Your assignment: Among the lines below, the one containing "left front paw: (535, 300)" opens the range and the one containing "nose: (260, 136)" closes it. Print that range exactly, without the pictures.
----------
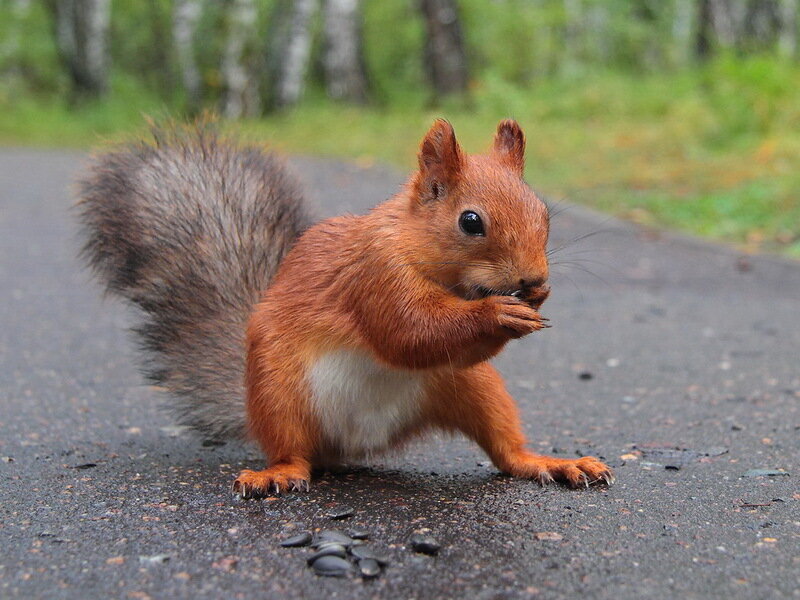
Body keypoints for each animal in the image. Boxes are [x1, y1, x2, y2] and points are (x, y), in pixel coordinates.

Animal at [77, 119, 613, 497]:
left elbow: (441, 346)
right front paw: (499, 314)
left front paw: (535, 300)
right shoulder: (373, 276)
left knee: (505, 450)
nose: (533, 278)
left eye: (543, 212)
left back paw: (552, 463)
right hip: (279, 390)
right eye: (470, 221)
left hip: (471, 389)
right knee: (292, 452)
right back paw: (275, 473)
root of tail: (354, 443)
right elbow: (408, 333)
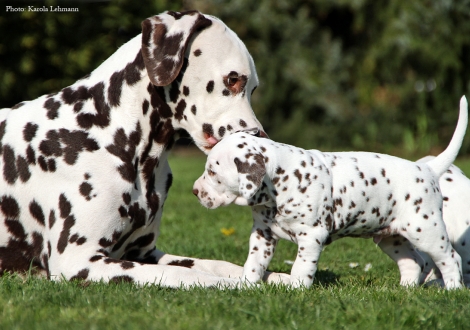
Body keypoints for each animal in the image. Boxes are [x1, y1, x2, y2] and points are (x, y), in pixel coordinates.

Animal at [0, 10, 288, 288]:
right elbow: (185, 275)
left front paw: (276, 277)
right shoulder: (78, 261)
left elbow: (218, 265)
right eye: (232, 79)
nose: (260, 136)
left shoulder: (145, 253)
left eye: (253, 89)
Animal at [193, 96, 468, 288]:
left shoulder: (311, 236)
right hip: (393, 239)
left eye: (213, 173)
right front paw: (246, 286)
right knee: (414, 263)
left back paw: (452, 289)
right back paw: (405, 290)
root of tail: (427, 168)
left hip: (427, 231)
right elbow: (253, 263)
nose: (195, 191)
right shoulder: (263, 234)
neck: (281, 184)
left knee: (450, 258)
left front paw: (295, 290)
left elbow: (301, 267)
----------
Task output:
left front paw: (535, 300)
right shoulder: (373, 276)
left knee: (505, 450)
nose: (533, 278)
left eye: (543, 212)
left back paw: (552, 463)
right hip: (279, 390)
right eye: (470, 221)
left hip: (471, 389)
right knee: (292, 452)
right back paw: (275, 473)
root of tail: (354, 443)
right elbow: (408, 333)
Body keypoints for each animal in the image. Boxes are [x1, y1, x2, y2] and points are (x, y), in pixel coordinates.

Animal at [0, 10, 288, 288]:
right elbow: (185, 275)
left front paw: (276, 277)
right shoulder: (78, 261)
left elbow: (218, 265)
right eye: (232, 79)
nose: (260, 136)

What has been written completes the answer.